Avrupalılar Türkiye meselesinde ne yapacakları konusunda anlaşamıyorlar.
Şu anda giderek daha yukarı çıkan görüş, Türkiye’nin “bir süre için” Avrupa’nın dışında tutulmasıdır.
Böyle bir kararı vermek 1980 askeri darbesinden sonra kolaydı. Türkiye’yi Avrupa Konseyi’nden ihraç ettiğiniz zaman Avrupa dışına çıkarmış oluyordunuz. NATO üyeliğinin mantığı ve örgütün yapısı çok farklı olduğu için o zaman da konu olmamıştı.
Bugün “bir süre için” de olsa Türkiye’yi dışlamak kolay bir karar değil. Avrupa Birliği tam üyelik adaylığından çıkarmak veya bunu biraz daha kibarca, “tam üyelik görüşmelerini askıya alarak” yapmak, milyonlarca insanın hayatını etkileyecek bir karardır.

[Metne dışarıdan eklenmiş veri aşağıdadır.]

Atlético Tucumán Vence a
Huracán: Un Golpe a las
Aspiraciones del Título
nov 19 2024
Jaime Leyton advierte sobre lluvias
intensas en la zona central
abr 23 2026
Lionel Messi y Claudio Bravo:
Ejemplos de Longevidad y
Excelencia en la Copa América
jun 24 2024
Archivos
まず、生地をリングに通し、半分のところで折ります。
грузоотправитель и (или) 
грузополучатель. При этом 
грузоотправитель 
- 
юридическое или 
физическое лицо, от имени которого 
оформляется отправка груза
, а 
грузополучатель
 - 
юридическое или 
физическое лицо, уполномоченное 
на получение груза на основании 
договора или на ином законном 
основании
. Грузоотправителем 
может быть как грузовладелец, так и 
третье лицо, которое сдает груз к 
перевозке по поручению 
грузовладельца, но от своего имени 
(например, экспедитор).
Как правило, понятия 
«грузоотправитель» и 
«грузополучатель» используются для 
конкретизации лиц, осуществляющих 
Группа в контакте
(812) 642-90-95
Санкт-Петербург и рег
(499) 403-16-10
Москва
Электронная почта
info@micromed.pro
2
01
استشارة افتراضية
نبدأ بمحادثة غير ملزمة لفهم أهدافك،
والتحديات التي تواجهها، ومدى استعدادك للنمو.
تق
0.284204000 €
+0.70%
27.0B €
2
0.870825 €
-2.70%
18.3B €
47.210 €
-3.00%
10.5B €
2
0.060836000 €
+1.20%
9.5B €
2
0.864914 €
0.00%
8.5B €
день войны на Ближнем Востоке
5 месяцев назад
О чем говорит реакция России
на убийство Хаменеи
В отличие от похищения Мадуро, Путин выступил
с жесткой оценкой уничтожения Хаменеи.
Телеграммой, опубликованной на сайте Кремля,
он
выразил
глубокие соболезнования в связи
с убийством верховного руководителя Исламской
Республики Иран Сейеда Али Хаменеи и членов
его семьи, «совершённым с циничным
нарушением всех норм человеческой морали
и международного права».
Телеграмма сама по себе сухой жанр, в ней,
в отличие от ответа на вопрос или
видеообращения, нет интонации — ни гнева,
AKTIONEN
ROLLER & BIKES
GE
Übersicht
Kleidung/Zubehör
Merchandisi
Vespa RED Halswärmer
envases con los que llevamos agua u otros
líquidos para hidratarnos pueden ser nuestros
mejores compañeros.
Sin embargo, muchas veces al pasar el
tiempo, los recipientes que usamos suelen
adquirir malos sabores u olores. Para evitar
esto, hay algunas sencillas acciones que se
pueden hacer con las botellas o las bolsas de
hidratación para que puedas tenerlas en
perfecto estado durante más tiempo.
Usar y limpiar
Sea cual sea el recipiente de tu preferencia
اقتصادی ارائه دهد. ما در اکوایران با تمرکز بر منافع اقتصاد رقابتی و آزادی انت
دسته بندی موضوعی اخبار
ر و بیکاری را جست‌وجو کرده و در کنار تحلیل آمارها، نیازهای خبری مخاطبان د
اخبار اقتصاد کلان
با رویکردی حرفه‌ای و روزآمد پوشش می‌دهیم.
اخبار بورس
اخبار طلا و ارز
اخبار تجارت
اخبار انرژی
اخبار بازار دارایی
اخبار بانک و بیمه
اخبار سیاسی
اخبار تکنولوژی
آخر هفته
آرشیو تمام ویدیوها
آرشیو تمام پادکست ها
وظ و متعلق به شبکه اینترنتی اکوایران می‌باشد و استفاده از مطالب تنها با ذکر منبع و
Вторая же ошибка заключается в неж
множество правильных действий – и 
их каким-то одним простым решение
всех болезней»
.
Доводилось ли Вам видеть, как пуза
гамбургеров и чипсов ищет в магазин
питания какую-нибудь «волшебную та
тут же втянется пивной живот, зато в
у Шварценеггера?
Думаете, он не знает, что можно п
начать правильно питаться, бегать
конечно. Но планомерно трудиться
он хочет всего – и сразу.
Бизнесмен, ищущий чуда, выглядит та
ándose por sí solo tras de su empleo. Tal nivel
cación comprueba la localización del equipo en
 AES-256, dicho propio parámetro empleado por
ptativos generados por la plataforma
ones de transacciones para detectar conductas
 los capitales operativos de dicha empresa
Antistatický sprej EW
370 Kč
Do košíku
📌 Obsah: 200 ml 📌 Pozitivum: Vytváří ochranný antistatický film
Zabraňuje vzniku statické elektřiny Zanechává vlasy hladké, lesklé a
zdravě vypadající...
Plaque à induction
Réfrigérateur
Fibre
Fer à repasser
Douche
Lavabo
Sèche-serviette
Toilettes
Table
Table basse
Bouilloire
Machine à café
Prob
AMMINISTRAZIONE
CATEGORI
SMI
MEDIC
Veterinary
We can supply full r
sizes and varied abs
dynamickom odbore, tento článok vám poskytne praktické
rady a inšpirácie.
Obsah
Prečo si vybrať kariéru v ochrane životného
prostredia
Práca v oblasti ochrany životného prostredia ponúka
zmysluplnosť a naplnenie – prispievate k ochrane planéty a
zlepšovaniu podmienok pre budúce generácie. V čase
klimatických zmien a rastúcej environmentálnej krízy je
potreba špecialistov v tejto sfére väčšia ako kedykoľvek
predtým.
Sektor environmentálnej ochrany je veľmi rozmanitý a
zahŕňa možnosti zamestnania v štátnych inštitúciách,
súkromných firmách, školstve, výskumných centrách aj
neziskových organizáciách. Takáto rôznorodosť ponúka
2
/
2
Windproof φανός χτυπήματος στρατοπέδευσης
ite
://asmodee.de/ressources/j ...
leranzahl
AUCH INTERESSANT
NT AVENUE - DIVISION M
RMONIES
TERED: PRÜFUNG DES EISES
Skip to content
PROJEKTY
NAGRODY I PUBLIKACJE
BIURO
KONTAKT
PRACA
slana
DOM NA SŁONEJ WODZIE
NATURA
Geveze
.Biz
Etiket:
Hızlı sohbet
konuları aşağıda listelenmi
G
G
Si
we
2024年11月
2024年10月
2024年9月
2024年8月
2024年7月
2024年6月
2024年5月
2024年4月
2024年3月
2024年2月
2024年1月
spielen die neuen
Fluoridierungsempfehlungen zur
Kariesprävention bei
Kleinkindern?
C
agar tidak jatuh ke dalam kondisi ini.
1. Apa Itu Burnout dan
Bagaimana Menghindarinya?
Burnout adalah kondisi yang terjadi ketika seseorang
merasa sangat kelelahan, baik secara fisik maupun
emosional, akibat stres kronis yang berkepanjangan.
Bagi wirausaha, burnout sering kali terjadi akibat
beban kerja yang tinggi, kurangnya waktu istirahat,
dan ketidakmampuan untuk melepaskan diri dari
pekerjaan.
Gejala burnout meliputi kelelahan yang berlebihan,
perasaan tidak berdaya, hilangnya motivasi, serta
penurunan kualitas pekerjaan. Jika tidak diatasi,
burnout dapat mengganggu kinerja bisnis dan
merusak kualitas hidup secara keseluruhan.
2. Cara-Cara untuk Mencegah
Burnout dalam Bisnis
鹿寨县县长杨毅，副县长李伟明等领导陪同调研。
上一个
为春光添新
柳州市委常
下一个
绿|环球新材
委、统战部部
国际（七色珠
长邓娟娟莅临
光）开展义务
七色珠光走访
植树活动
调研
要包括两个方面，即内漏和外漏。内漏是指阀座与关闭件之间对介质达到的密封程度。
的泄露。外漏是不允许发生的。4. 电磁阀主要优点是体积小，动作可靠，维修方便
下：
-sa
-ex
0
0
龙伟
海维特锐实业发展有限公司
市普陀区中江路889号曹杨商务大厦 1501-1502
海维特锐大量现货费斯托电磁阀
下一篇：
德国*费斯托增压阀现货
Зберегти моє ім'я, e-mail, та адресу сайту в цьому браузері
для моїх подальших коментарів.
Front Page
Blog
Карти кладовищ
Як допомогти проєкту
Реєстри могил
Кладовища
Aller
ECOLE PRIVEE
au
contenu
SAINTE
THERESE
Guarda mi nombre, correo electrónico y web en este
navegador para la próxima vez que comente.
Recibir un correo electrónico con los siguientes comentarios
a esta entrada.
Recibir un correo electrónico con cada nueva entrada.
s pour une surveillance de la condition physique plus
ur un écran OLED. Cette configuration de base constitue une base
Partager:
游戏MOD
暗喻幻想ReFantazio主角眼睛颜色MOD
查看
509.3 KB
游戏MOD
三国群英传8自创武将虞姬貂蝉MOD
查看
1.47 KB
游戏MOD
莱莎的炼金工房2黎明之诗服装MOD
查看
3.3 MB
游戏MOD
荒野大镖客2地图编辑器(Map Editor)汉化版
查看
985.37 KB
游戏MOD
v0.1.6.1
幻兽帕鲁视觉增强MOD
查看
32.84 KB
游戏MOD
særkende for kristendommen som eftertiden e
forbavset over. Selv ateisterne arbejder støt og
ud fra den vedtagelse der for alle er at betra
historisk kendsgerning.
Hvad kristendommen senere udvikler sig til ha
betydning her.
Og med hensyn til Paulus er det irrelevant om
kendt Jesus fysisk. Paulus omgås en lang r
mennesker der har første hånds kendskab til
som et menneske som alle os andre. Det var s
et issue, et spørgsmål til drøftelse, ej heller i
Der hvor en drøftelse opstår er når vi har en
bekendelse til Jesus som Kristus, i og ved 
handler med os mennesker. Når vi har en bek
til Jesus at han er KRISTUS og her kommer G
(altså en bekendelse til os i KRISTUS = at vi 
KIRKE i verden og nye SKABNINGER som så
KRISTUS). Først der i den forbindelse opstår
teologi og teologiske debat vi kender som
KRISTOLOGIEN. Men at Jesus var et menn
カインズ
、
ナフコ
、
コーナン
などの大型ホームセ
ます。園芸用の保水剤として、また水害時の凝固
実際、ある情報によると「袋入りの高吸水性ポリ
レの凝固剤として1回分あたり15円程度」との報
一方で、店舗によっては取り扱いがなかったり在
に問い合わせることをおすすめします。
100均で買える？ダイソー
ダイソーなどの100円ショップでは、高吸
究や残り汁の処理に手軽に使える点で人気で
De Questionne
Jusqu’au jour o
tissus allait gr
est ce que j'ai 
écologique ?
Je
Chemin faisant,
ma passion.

Bu karar alınsa da, Avrupa Birliği ile Türkiye arasındaki Gümrük Birliği, her iki tarafın da çıkarına işleyen bir sistem olarak kabul görmektedir.
Buna rağmen Avrupa Birliği merkezlerinde yayılan hava, karara, yani Türkiye ile araya bir mesafe koymaya biraz daha yaklaşıldığı şeklindedir.
Yine de Avrupa olumsuz bir karar için, Ankara’nın idam cezasını çıkarma girişiminde bulunmasını bekleyebilir ve “günah bizden gitti” demek isteyebilir.
Bu, 3 milyona yakın Türk ve Türk vatandaşı Kürt’ün yaşadığı, birçoğunun çifte vatandaşlıktan yararlandığı Almanya için geçerlidir.
Ankara’nın son hamlesi vize muafiyeti anlaşmasıyla ilgili ilerleme sağlanması talebi olmuştur. Ancak buradan bir müzakere ve pazarlık yolunun açılması da kolay değildir.
Türkiye’nin Avrupa ile ilişkilerinin 1980’den bu yana girdiği bu kırılgan ve bıçak sırtı durumdan çıkması için Avrupa’nın talep listesi bayağı uzundur ve kısalmamaktadır. Bu taleplerin bir kısmının Türk vatandaşlarının en az yarısının talebi olması da şu ana kadar bir ilerleme sağlanmasına yetmemiştir.
Eğer Avrupa Birliği, zaman zaman girdiği “yetti artık” havasına döner ve müzakereleri durdurursa, şu andaki seçenek sadece “boşluk”tur.